▽

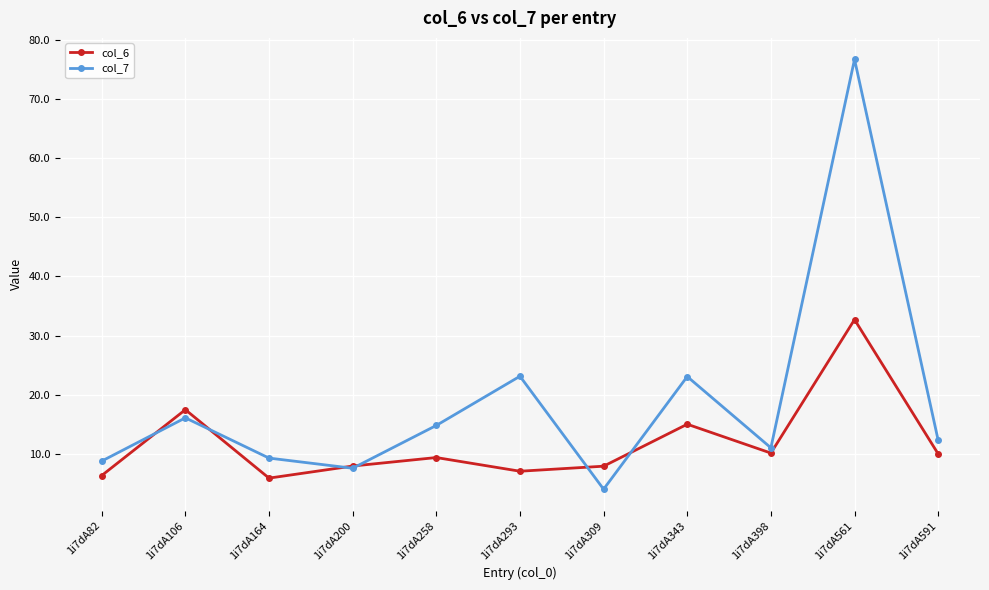

At which category is the sum across all series the highest?

1i7dA561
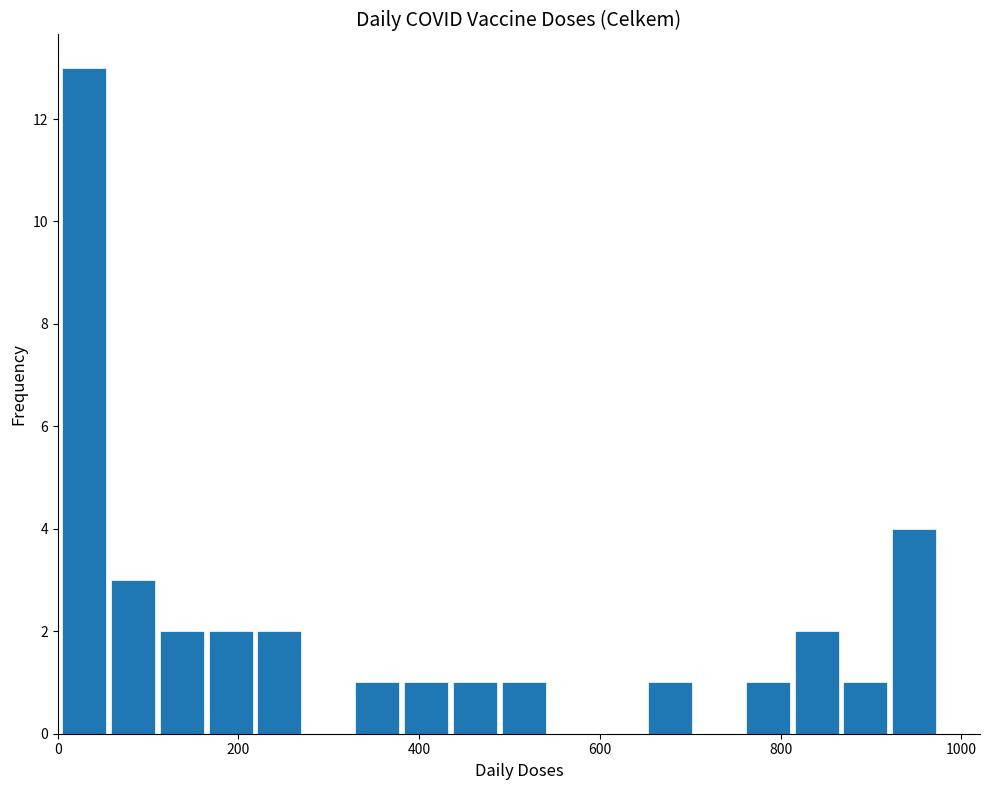

Read against the x-axis, roughly where is the centre of the tallest bar?

20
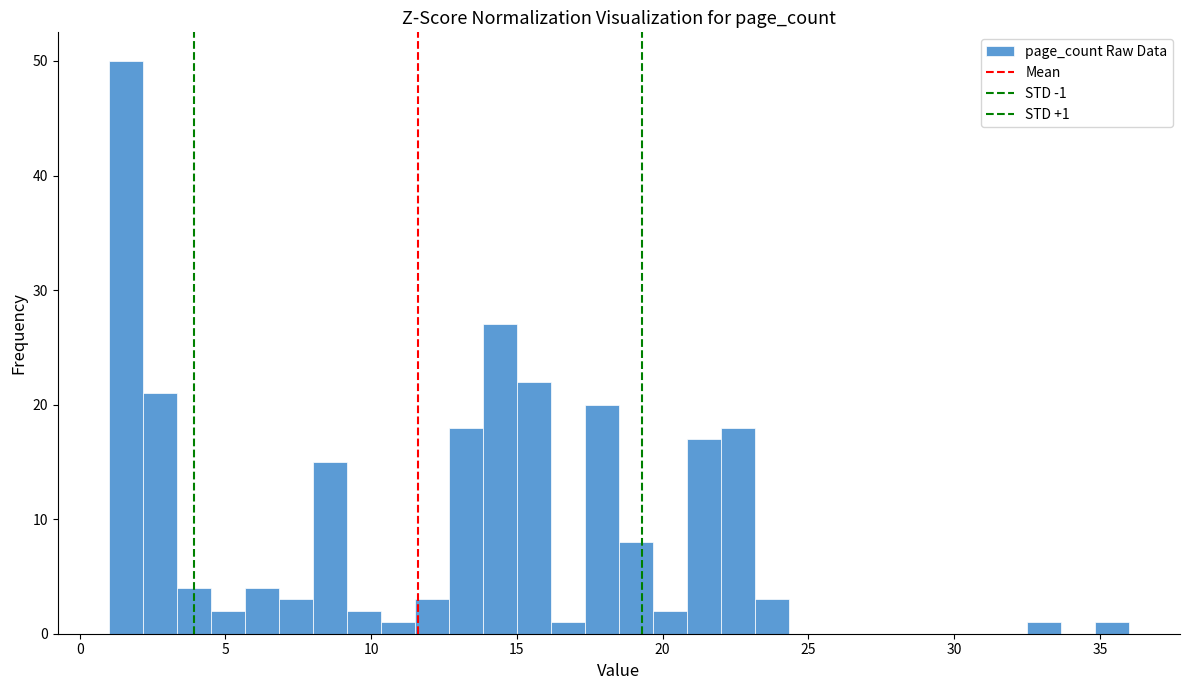

Around what value on the x-axis is the tallest bar? Give the approximate position of its centre, as read against the axis.

1.5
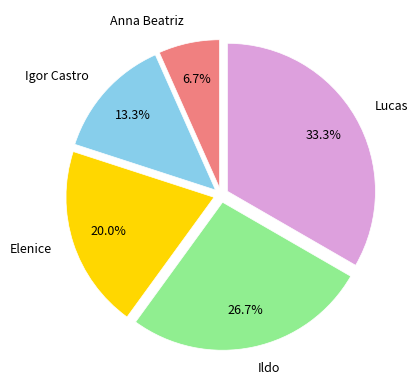

What percentage is the Igor Castro slice, to the nearest percent?

13%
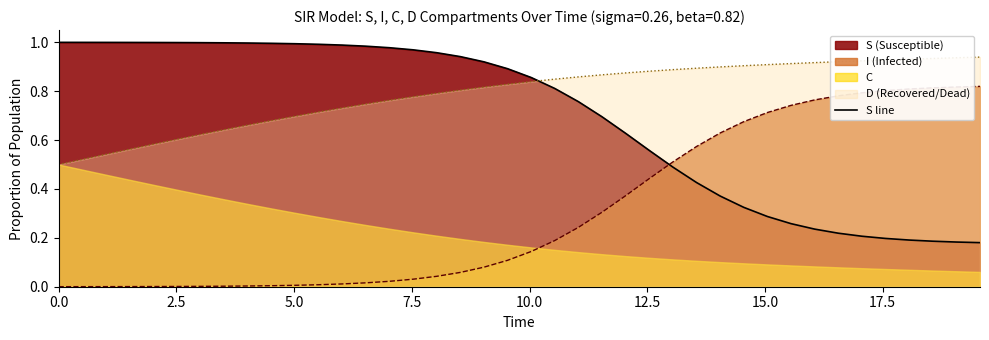

What is the average value?

0.7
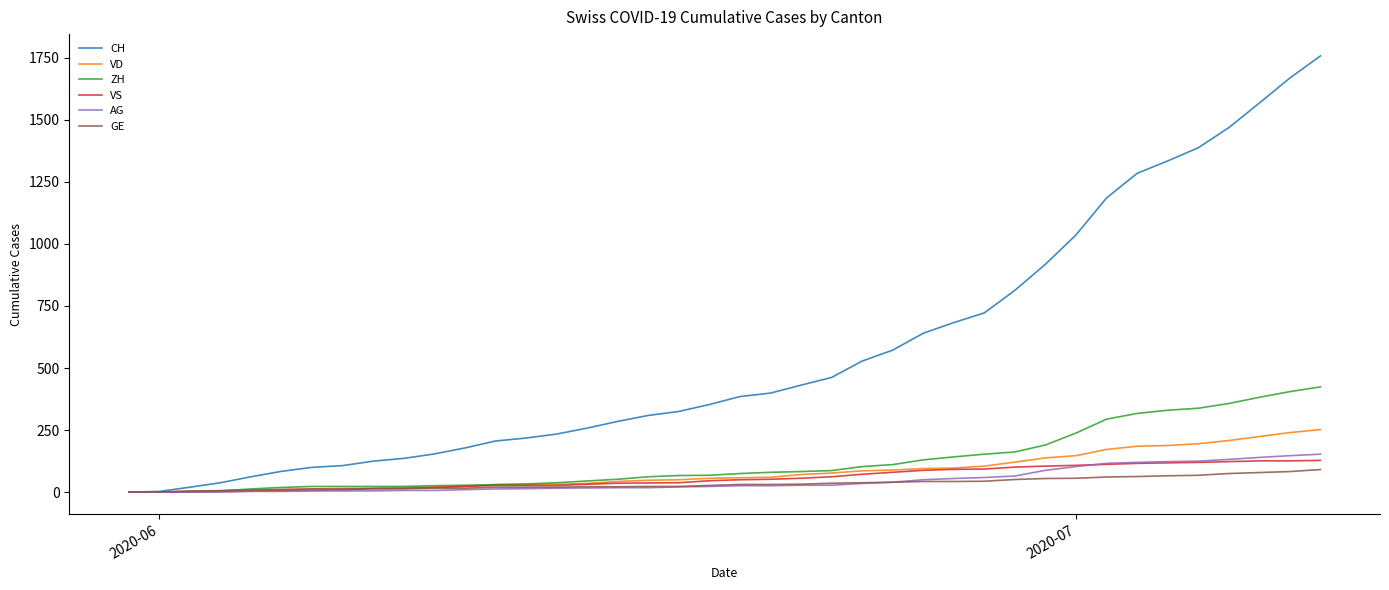

What is the greatest value displayed?

1757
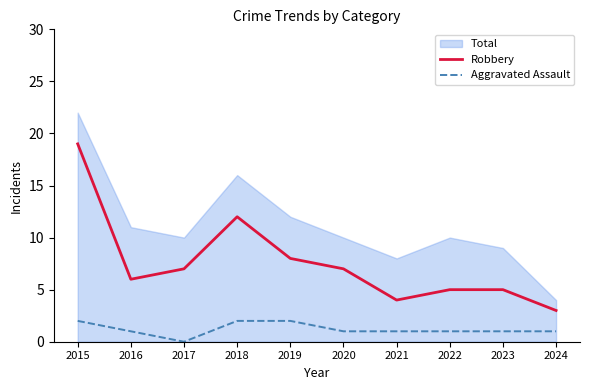

True or false: Aggravated Assault has a value of 1 at 2021.

True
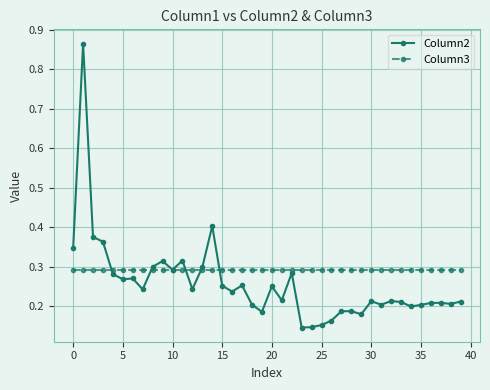

What are all the series names shown in the legend?

Column2, Column3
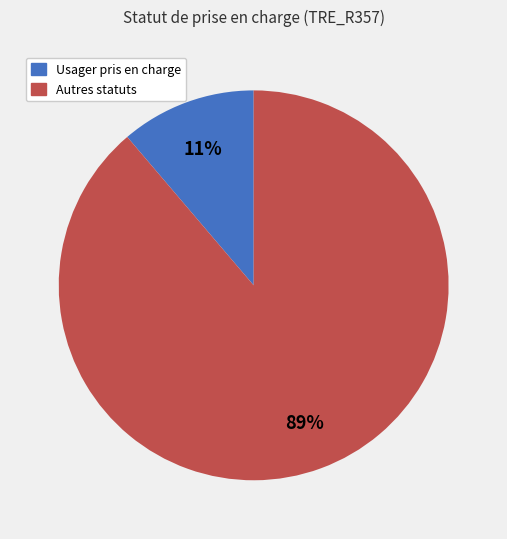

Is there a majority slice in this chart?

Yes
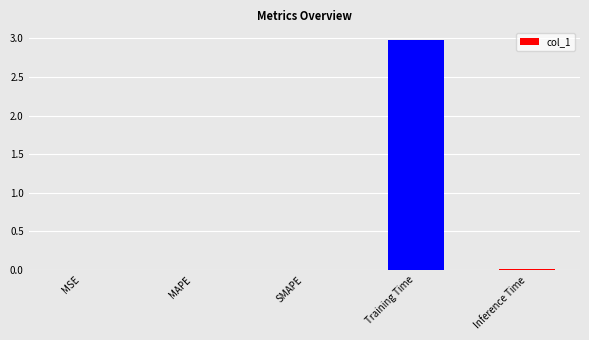

How many categories are shown in the chart?

5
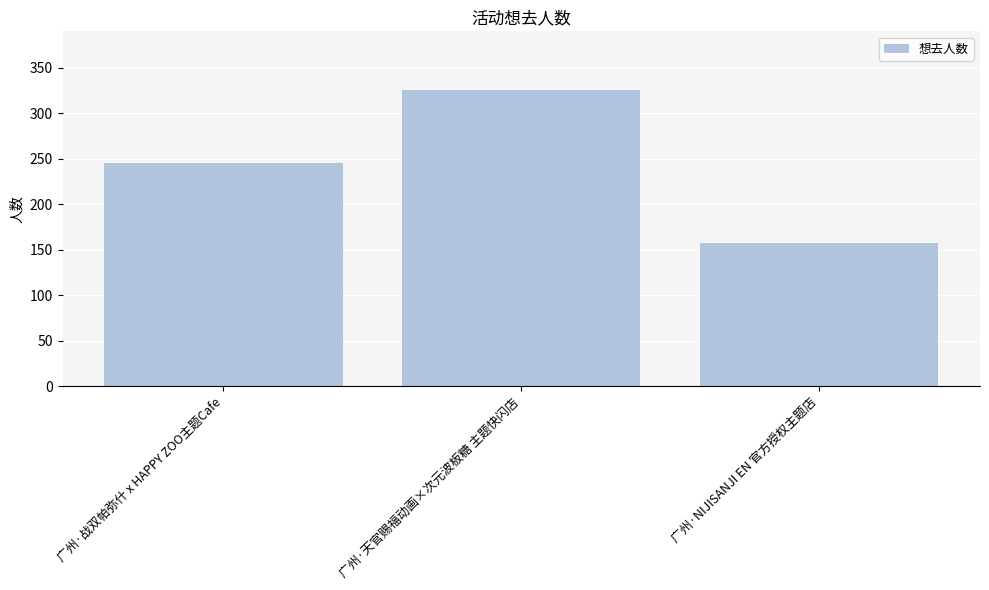

Reading left to right, transcribe all the data shown in this chart.

广州·战双帕弥什 x HAPPY ZOO主题Cafe=245	广州·天官赐福动画×次元波板糖 主题快闪店=325	广州·NIJISANJI EN 官方授权主题店=157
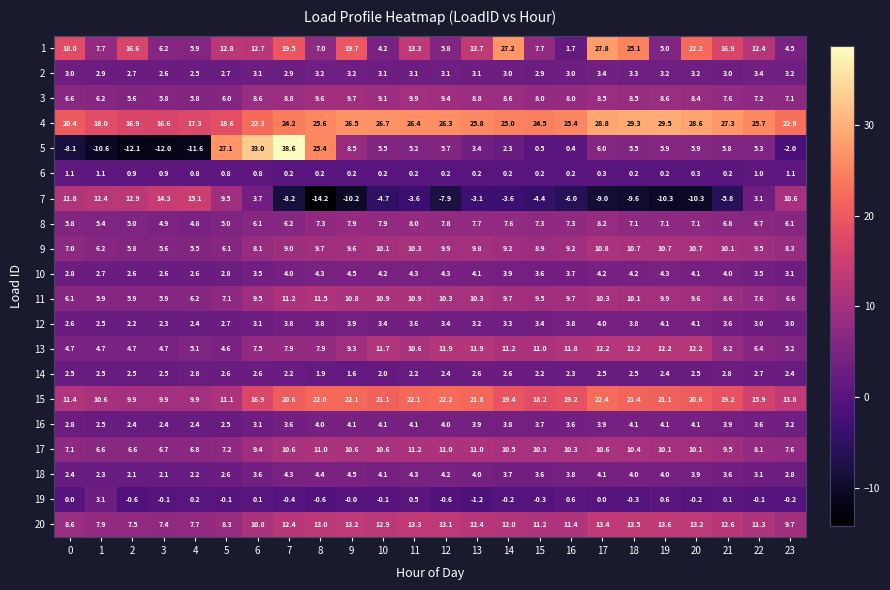

Where is 9 nearest to the value 8?

6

△

Request: Reproduce the data without alteration, from the line with "What is the greatest value displayed?" through the end of the data, and leave the pictures out of the answer.

Written answer:
What is the greatest value displayed?

1757

True or false: Aggravated Assault has a value of 1 at 2021.

True

What are all the series names shown in the legend?

Column2, Column3

Is there a majority slice in this chart?

Yes

How many categories are shown in the chart?

5

Reading left to right, transcribe all the data shown in this chart.

广州·战双帕弥什 x HAPPY ZOO主题Cafe=245	广州·天官赐福动画×次元波板糖 主题快闪店=325	广州·NIJISANJI EN 官方授权主题店=157

Where is 9 nearest to the value 8?

6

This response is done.